Imagine this: it is a Friday night and you are waiting tables for one of the busiest restaurants in town.
There is an hour-long wait, you have seven tables full of guests and two more have just been seated.
Guests’ food needs to be delivered to their tables, someone has just asked for another Diet Coke with four limes and another customer is arguing about whether or not they can have their chicken cooked medium rare.
While stopping to pick up a receipt you notice that the last table has left a $1.79 tip on a $56.89 total check.
This is shocking because you know you gave perfect service and now it was for nothing. That $1.79 is not going to pay the bills, it is going straight to the “tip out” at the end of the shift.
When people do not adequately tip, it has a greater effect than what they may realize.
How servers earn, document and then keep their money is more complex than just grabbing a few bucks off of dirty tables.
Understanding of the mechanics of the restaurant industry makes this more clear.
In the United States, most restaurant staff do not make minimum wage.
Specifically in North Carolina, the Department of Labor notes that servers can make a minimum of $2.13 an hour, they then rely on tips to make up the rest of their salary.
If for some reason their tips during the pay period do not equate to what the hourly minimum wage amount would have been, the company they are employed by must compensate them.
In most restaurants, the hosts, bartenders, food runners and busboys do not make minimum wage either.
Therefore, the North Carolina Department of Labor states that companies can require wait staff to “tip out” a percentage of their total earnings or sales for the night to compensate for the lack of minimum wage pay of their coworkers as long as servers are notified of this policy beforehand.
Some restaurants allow servers to have a choice on what percent of their earnings they would like to tip out or if they even want to do so at all, but because their coworkers work just as hard as they do, the likelihood of servers choosing not to tip out is small.
Taxes are another thing that customers who decide not to tip might not consider.
It is a common misconception that servers work their shifts and then leave with their undocumented cash for the night.
It is required by the IRS that all tip earning employees document all tip income. This includes tips received directly from a customer or tips paid to the employee by the employer.
The reality of the situation is that before servers can clock out, they must “claim” all of their tip earnings so that they can pay taxes on them every year.
Gigi Moody, a writer for The Odyssey, a crowdsourced internet media company, also introduces the popular argument that serving is not a skillful job or that all servers do is drop your food down in front of you.
If you genuinely believe that, then how did your food get ordered?
How was every modification requested met? How did you get all of your refills? How did your extra ranches and napkins appear? How were your dishes promptly cleared from your table? How did this happen for the other tables around you? The answer is: your server.

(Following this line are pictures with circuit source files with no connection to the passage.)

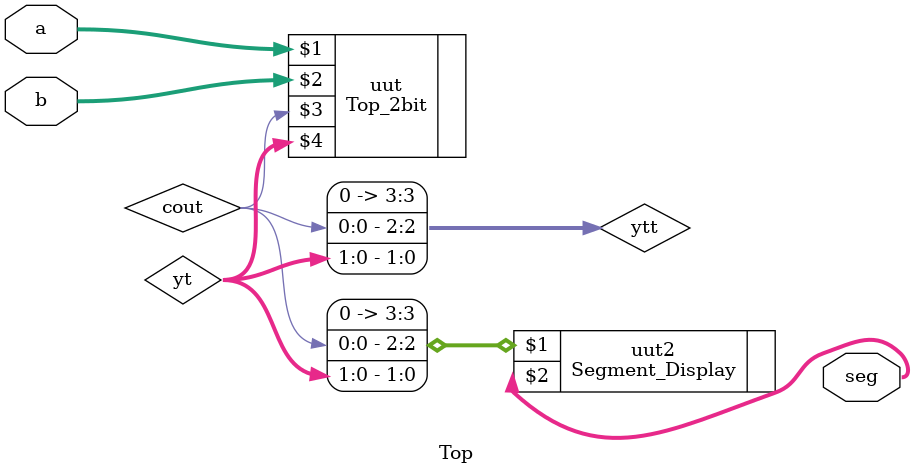
<source format=v>
`timescale 1ns / 1ps


module Top(a, b, seg);
    input[1:0] a,b;
    output[6:0] seg;
    wire cout;

    wire[1:0] yt;
    wire[3:0] ytt;
    
    Top_2bit uut(a, b, cout, yt);

    assign ytt = {1'b0, cout, yt};
    
    Segment_Display uut2 (ytt, seg);

endmodule


</source>
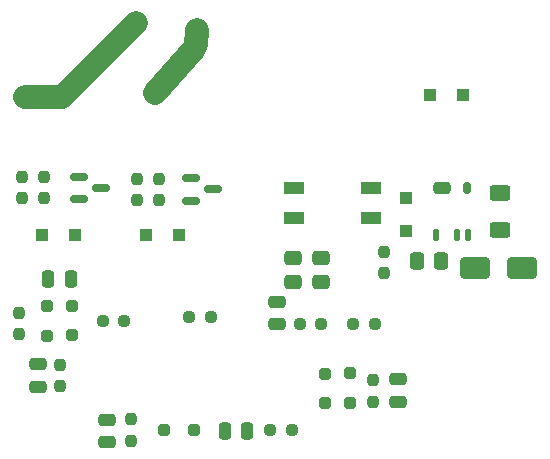
<source format=gbp>
G04 #@! TF.GenerationSoftware,KiCad,Pcbnew,8.0.8*
G04 #@! TF.CreationDate,2025-02-21T01:15:49+03:00*
G04 #@! TF.ProjectId,SMHome_2RelayBoardRound_ESP1M_v7,534d486f-6d65-45f3-9252-656c6179426f,12*
G04 #@! TF.SameCoordinates,Original*
G04 #@! TF.FileFunction,Paste,Bot*
G04 #@! TF.FilePolarity,Positive*
%FSLAX46Y46*%
G04 Gerber Fmt 4.6, Leading zero omitted, Abs format (unit mm)*
G04 Created by KiCad (PCBNEW 8.0.8) date 2025-02-21 01:15:49*
%MOMM*%
%LPD*%
G01*
G04 APERTURE LIST*
G04 Aperture macros list*
%AMRoundRect*
0 Rectangle with rounded corners*
0 $1 Rounding radius*
0 $2 $3 $4 $5 $6 $7 $8 $9 X,Y pos of 4 corners*
0 Add a 4 corners polygon primitive as box body*
4,1,4,$2,$3,$4,$5,$6,$7,$8,$9,$2,$3,0*
0 Add four circle primitives for the rounded corners*
1,1,$1+$1,$2,$3*
1,1,$1+$1,$4,$5*
1,1,$1+$1,$6,$7*
1,1,$1+$1,$8,$9*
0 Add four rect primitives between the rounded corners*
20,1,$1+$1,$2,$3,$4,$5,0*
20,1,$1+$1,$4,$5,$6,$7,0*
20,1,$1+$1,$6,$7,$8,$9,0*
20,1,$1+$1,$8,$9,$2,$3,0*%
G04 Aperture macros list end*
%ADD10C,2.000000*%
%ADD11RoundRect,0.250000X0.475870X-0.248340X0.474124X0.251657X-0.475870X0.248340X-0.474124X-0.251657X0*%
%ADD12RoundRect,0.237500X0.250000X0.237500X-0.250000X0.237500X-0.250000X-0.237500X0.250000X-0.237500X0*%
%ADD13RoundRect,0.250000X0.250000X-0.250000X0.250000X0.250000X-0.250000X0.250000X-0.250000X-0.250000X0*%
%ADD14RoundRect,0.250000X-0.475000X0.250000X-0.475000X-0.250000X0.475000X-0.250000X0.475000X0.250000X0*%
%ADD15RoundRect,0.237500X-0.250000X-0.237500X0.250000X-0.237500X0.250000X0.237500X-0.250000X0.237500X0*%
%ADD16RoundRect,0.250000X0.475000X-0.250000X0.475000X0.250000X-0.475000X0.250000X-0.475000X-0.250000X0*%
%ADD17RoundRect,0.250000X-0.250000X0.250000X-0.250000X-0.250000X0.250000X-0.250000X0.250000X0.250000X0*%
%ADD18RoundRect,0.250000X-0.475000X0.337500X-0.475000X-0.337500X0.475000X-0.337500X0.475000X0.337500X0*%
%ADD19RoundRect,0.237500X0.237500X-0.250000X0.237500X0.250000X-0.237500X0.250000X-0.237500X-0.250000X0*%
%ADD20RoundRect,0.250000X-0.300000X-0.300000X0.300000X-0.300000X0.300000X0.300000X-0.300000X0.300000X0*%
%ADD21RoundRect,0.237500X-0.237500X0.250000X-0.237500X-0.250000X0.237500X-0.250000X0.237500X0.250000X0*%
%ADD22RoundRect,0.150000X-0.587500X-0.150000X0.587500X-0.150000X0.587500X0.150000X-0.587500X0.150000X0*%
%ADD23RoundRect,0.250000X0.300000X0.300000X-0.300000X0.300000X-0.300000X-0.300000X0.300000X-0.300000X0*%
%ADD24R,1.700000X1.100000*%
%ADD25RoundRect,0.250000X0.250000X0.475000X-0.250000X0.475000X-0.250000X-0.475000X0.250000X-0.475000X0*%
%ADD26RoundRect,0.250000X0.250000X0.250000X-0.250000X0.250000X-0.250000X-0.250000X0.250000X-0.250000X0*%
%ADD27RoundRect,0.250000X-0.300000X0.300000X-0.300000X-0.300000X0.300000X-0.300000X0.300000X0.300000X0*%
%ADD28RoundRect,0.125000X0.125000X-0.375000X0.125000X0.375000X-0.125000X0.375000X-0.125000X-0.375000X0*%
%ADD29RoundRect,0.250000X-0.475000X-0.250000X0.475000X-0.250000X0.475000X0.250000X-0.475000X0.250000X0*%
%ADD30RoundRect,0.175000X0.175000X-0.325000X0.175000X0.325000X-0.175000X0.325000X-0.175000X-0.325000X0*%
%ADD31RoundRect,0.250000X-0.337500X-0.475000X0.337500X-0.475000X0.337500X0.475000X-0.337500X0.475000X0*%
%ADD32RoundRect,0.250000X-0.625000X0.400000X-0.625000X-0.400000X0.625000X-0.400000X0.625000X0.400000X0*%
%ADD33RoundRect,0.250000X-1.000000X-0.650000X1.000000X-0.650000X1.000000X0.650000X-1.000000X0.650000X0*%
G04 APERTURE END LIST*
D10*
X139979400Y-93116400D02*
X143281400Y-89408000D01*
X132181600Y-93446600D02*
X138379200Y-87223600D01*
X143459200Y-89103200D02*
X143535400Y-87833200D01*
X128981200Y-93497400D02*
X132156200Y-93497400D01*
D11*
X150345916Y-112709994D03*
X150339284Y-110810006D03*
D12*
X151585300Y-121691400D03*
X149760300Y-121691400D03*
D13*
X156540200Y-119385400D03*
X156540200Y-116885400D03*
D14*
X135890000Y-120817600D03*
X135890000Y-122717600D03*
D15*
X156796100Y-112725200D03*
X158621100Y-112725200D03*
D16*
X160604200Y-119288600D03*
X160604200Y-117388600D03*
D17*
X130810000Y-111221201D03*
X130810000Y-113721199D03*
D18*
X154076400Y-107090300D03*
X154076400Y-109165300D03*
D19*
X158419800Y-119301900D03*
X158419800Y-117476900D03*
D20*
X139265200Y-105181400D03*
X142065200Y-105181400D03*
X130400600Y-105181400D03*
X133200600Y-105181400D03*
D21*
X138455400Y-100408100D03*
X138455400Y-102233100D03*
D19*
X140343600Y-102231900D03*
X140343600Y-100406900D03*
D21*
X128498600Y-111761900D03*
X128498600Y-113586900D03*
D19*
X130573600Y-102071900D03*
X130573600Y-100246900D03*
X131953000Y-117981100D03*
X131953000Y-116156100D03*
D22*
X143029700Y-102270600D03*
X143029700Y-100370600D03*
X144904700Y-101320600D03*
D19*
X159359600Y-108405300D03*
X159359600Y-106580300D03*
D23*
X166042800Y-93345000D03*
X163242800Y-93345000D03*
D18*
X151638000Y-107090300D03*
X151638000Y-109165300D03*
D24*
X158258200Y-101224800D03*
X158258200Y-103764800D03*
X151758200Y-103764800D03*
X151758200Y-101224800D03*
D21*
X128703600Y-100246900D03*
X128703600Y-102071900D03*
D25*
X132877600Y-108940600D03*
X130977600Y-108940600D03*
D13*
X154381200Y-119410800D03*
X154381200Y-116910800D03*
D15*
X152249500Y-112725200D03*
X154074500Y-112725200D03*
D26*
X143261399Y-121716800D03*
X140761401Y-121716800D03*
D25*
X147787399Y-121793000D03*
X145887401Y-121793000D03*
D17*
X132994400Y-111170401D03*
X132994400Y-113670399D03*
D27*
X161239200Y-102054200D03*
X161239200Y-104854200D03*
D28*
X166473600Y-105176900D03*
X165573600Y-105176900D03*
X163773600Y-105176900D03*
D29*
X164313600Y-101176900D03*
D30*
X166373600Y-101176900D03*
D15*
X135587100Y-112496600D03*
X137412100Y-112496600D03*
X142902300Y-112141000D03*
X144727300Y-112141000D03*
D31*
X162136100Y-107349400D03*
X164211100Y-107349400D03*
D32*
X169164000Y-101650200D03*
X169164000Y-104750200D03*
D16*
X130124200Y-118018600D03*
X130124200Y-116118600D03*
D19*
X137947400Y-122578500D03*
X137947400Y-120753500D03*
D33*
X167083600Y-108009400D03*
X171083600Y-108009400D03*
D22*
X133580900Y-102169000D03*
X133580900Y-100269000D03*
X135455900Y-101219000D03*
M02*

</source>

Serving requires impeccable social and people skills, multitasking ability and stoicism. In your own respective careers, no one gets to decide if you are going to work for free during that day or hour. Why should you get to hold that power over your server?
Arguments such as, “Oh, I don’t have to tip, someone else will” or “Well maybe if [insert trivial problem here] had not occurred then I would tip” are insufficient and ill-mannered.
The next time you have to pay a bill at a restaurant, when you reach the dotted line after the word “tip” and feel yourself hesitate, let it be because you are struggling to calculate the mental math of 15-20 percent of the total bill.
Not because you’re actually considering tipping less than that, or not at all.